Sunday, July 31, 2011

Marriage And Infidelity: Wake of Damage


When two people are married they enter into an association that each hope will be a life time of sharing their lives and experiences with someone they can love, trust and grow old with. Most couples desire to build a strong, happy relationship that will foster a happy, healthy environment to raise children while also providing a comfortable home for them to escape the everyday pressures of the rest of the world.

However, with the busy lives people lead today, more time is spent away from their partners and in the company of others that often provide temptation for some individuals to seek the companionship of someone other than the person they have promised themselves to.

This busy, hectic lifestyle has led many people, both men and women, down the path of marital infidelity that may have otherwise remained faithful to their spouses and their marriage vows. With less time spent with their partners and families, cheating spouses often don't see the harm their extra marital affairs can cause to their marriages simply because of how convenient the opportunity for temptation may have been.

Regardless, as to why someone may have entered into infidelity; marriage is a commitment that requires dedication from both partners to keep the pledges they made to each other when they were joined in the union of marriage.

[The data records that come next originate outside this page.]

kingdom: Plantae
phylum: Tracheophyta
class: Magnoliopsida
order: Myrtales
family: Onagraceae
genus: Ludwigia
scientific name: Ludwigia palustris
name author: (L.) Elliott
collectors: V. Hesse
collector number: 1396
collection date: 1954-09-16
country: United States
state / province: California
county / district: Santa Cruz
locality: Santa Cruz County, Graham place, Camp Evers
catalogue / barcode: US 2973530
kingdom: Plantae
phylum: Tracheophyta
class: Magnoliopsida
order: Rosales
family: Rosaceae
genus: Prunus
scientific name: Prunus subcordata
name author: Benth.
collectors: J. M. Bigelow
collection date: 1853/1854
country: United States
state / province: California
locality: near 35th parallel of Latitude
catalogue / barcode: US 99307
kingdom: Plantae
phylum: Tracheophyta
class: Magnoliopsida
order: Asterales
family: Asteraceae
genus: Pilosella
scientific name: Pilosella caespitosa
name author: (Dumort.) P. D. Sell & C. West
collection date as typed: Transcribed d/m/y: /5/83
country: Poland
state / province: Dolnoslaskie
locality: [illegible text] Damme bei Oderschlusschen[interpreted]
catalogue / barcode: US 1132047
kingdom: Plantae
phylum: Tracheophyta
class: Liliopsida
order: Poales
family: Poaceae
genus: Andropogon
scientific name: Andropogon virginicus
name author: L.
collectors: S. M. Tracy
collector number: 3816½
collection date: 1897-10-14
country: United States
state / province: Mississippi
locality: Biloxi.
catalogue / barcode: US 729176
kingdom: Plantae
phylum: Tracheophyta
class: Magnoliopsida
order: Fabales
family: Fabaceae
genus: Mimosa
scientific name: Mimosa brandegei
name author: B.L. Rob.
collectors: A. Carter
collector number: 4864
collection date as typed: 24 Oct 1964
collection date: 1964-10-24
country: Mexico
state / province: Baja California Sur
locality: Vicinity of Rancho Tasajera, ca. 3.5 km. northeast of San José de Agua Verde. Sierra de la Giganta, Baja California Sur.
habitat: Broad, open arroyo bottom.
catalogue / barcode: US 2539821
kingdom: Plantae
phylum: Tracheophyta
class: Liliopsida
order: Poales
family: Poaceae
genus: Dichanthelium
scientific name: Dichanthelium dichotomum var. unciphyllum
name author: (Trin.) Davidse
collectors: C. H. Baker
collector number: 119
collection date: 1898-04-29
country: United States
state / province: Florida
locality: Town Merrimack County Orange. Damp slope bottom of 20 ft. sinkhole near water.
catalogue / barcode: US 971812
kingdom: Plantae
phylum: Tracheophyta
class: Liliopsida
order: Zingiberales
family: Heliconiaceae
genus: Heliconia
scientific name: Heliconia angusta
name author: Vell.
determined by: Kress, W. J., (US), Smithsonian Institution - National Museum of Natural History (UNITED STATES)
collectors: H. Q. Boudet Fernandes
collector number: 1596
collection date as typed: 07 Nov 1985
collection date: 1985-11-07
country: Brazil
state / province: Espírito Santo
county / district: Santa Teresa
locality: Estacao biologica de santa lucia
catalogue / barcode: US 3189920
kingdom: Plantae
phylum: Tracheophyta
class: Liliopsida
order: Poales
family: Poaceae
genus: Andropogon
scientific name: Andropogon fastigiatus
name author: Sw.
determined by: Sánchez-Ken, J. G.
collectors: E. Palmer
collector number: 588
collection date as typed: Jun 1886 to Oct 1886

To understand why marriage and infidelity cannot coexist in a relationship, it must be understood that every marriage bond is made up of three basic components; these are love, trust and intimacy, with each being just as important to the health of the marriage union as the others.

Infidelity in a marriage replaces the closeness between the married couple with intimacy between the cheating spouses and their new found lovers, thus weakening the confidence between the married partners. Once this aspect of the relationship has been disturbed it directly affects the ties of trust and love. Where trust being the hardest and most time consuming to rebuild after the fact. And, love being the most durable attribute of a couples association, once gone, leaves no chance of rebuilding the relationship.

This is why marital infidelity is so damaging to a good relationship. It's not just only a betrayal of trust, or love, or intimacy, but of all three aspects of the marriage union with one single action of deceit.

Unfortunately, most people find out the consequence of the damage caused by infidelity in a marriage only after marital infidelity has caused its wake of destruction in their relationship.